- AVAILABLE DATA:
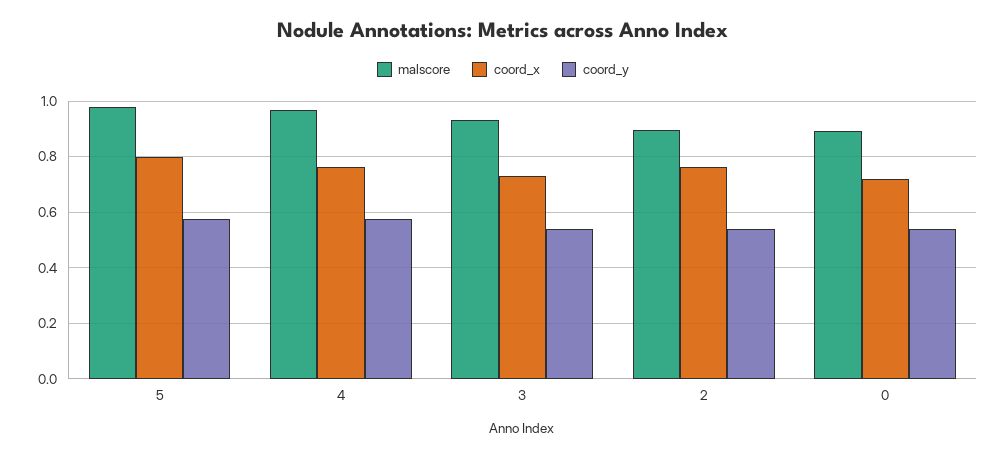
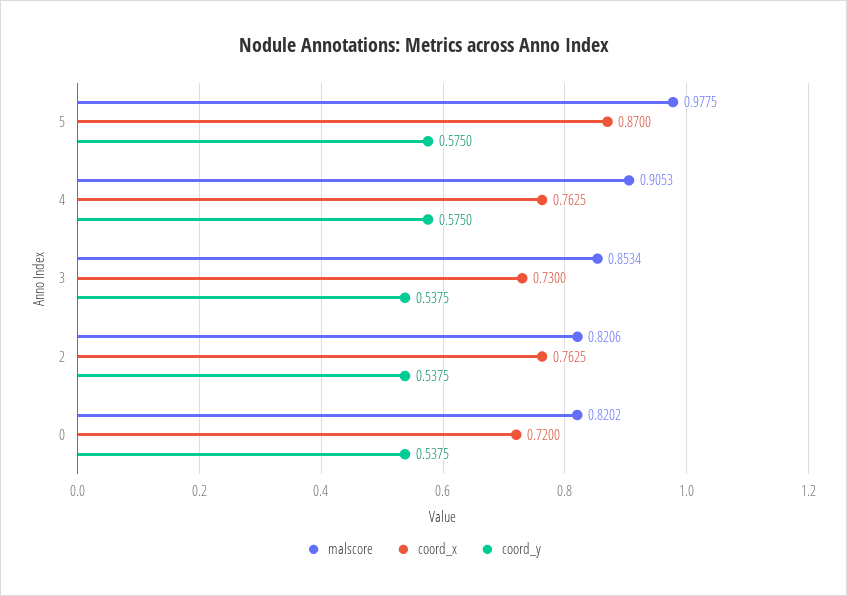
  {
    "malscore": {
      "5": 0.9775,
-     "4": 0.975,
+     "4": 0.9053,
-     "3": 0.925,
+     "3": 0.8534,
-     "2": 0.9,
+     "2": 0.8206,
-     "0": 0.9
+     "0": 0.8202
    },
    "coord_x": {
-     "5": 0.8,
+     "5": 0.87,
      "4": 0.7625,
      "3": 0.73,
      "2": 0.7625,
      "0": 0.72
    },
    "coord_y": {
      "5": 0.575,
      "4": 0.575,
      "3": 0.5375,
      "2": 0.5375,
      "0": 0.5375
    }
  }

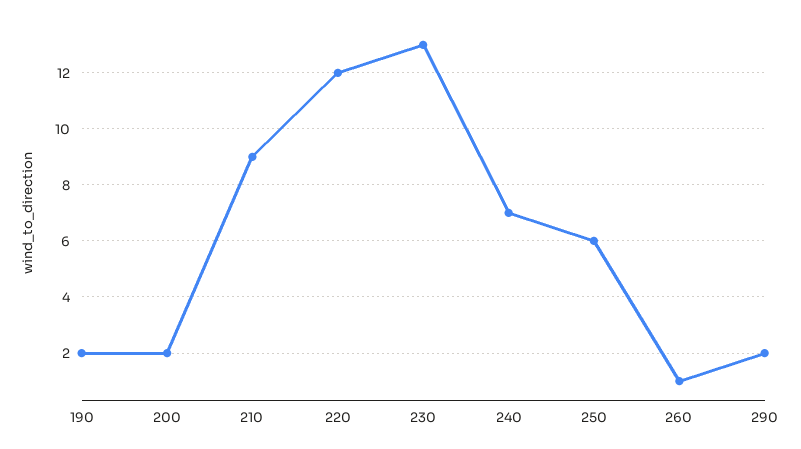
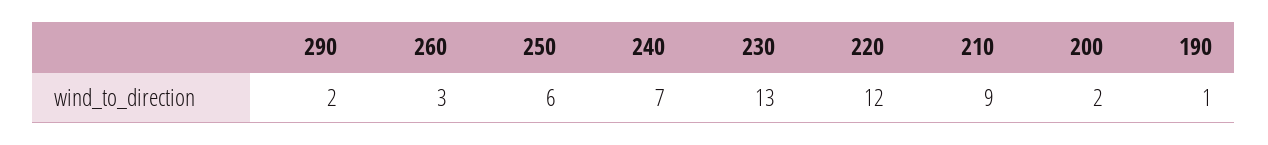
  {
-   "190": 2,
+   "190": 1,
    "200": 2,
    "210": 9,
    "220": 12,
    "230": 13,
    "240": 7,
    "250": 6,
-   "260": 1,
+   "260": 3,
    "290": 2
  }

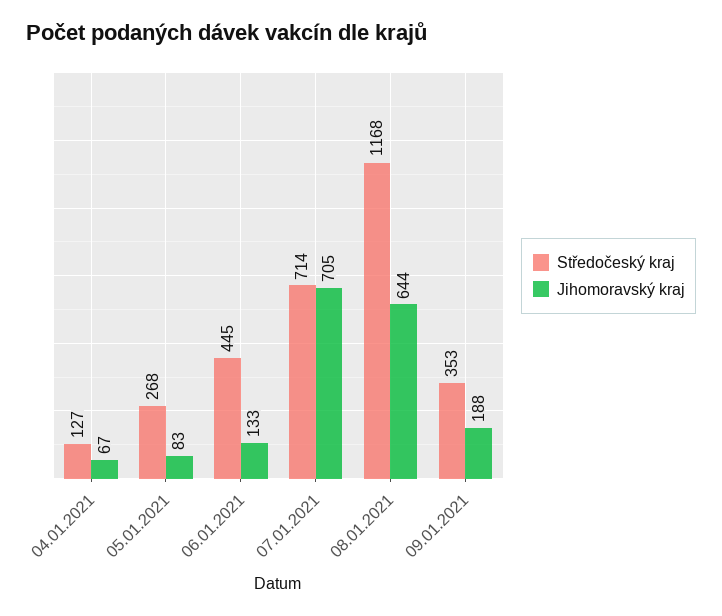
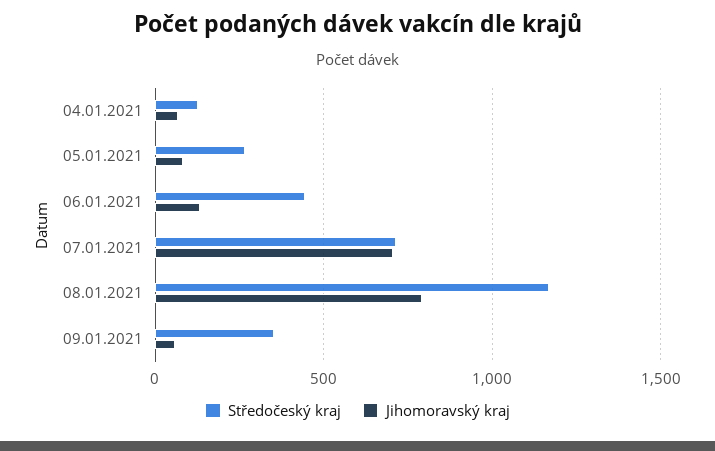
  {
    "Středočeský kraj": {
      "04.01.2021": 127,
      "05.01.2021": 268,
      "06.01.2021": 445,
      "07.01.2021": 714,
      "08.01.2021": 1168,
      "09.01.2021": 353
    },
    "Jihomoravský kraj": {
      "04.01.2021": 67,
      "05.01.2021": 83,
      "06.01.2021": 133,
      "07.01.2021": 705,
-     "08.01.2021": 644,
+     "08.01.2021": 800,
-     "09.01.2021": 188
+     "09.01.2021": 50
    }
  }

- TASK DESCRIPTION: Write out the data above in full and exactly, but without the pictures.

- ANSWER TO THIS EXERCISE:
  {
    "malscore": {
      "5": 0.9775,
-     "4": 0.975,
+     "4": 0.9053,
-     "3": 0.925,
+     "3": 0.8534,
-     "2": 0.9,
+     "2": 0.8206,
-     "0": 0.9
+     "0": 0.8202
    },
    "coord_x": {
-     "5": 0.8,
+     "5": 0.87,
      "4": 0.7625,
      "3": 0.73,
      "2": 0.7625,
      "0": 0.72
    },
    "coord_y": {
      "5": 0.575,
      "4": 0.575,
      "3": 0.5375,
      "2": 0.5375,
      "0": 0.5375
    }
  }

  {
-   "190": 2,
+   "190": 1,
    "200": 2,
    "210": 9,
    "220": 12,
    "230": 13,
    "240": 7,
    "250": 6,
-   "260": 1,
+   "260": 3,
    "290": 2
  }

  {
    "Středočeský kraj": {
      "04.01.2021": 127,
      "05.01.2021": 268,
      "06.01.2021": 445,
      "07.01.2021": 714,
      "08.01.2021": 1168,
      "09.01.2021": 353
    },
    "Jihomoravský kraj": {
      "04.01.2021": 67,
      "05.01.2021": 83,
      "06.01.2021": 133,
      "07.01.2021": 705,
-     "08.01.2021": 644,
+     "08.01.2021": 800,
-     "09.01.2021": 188
+     "09.01.2021": 50
    }
  }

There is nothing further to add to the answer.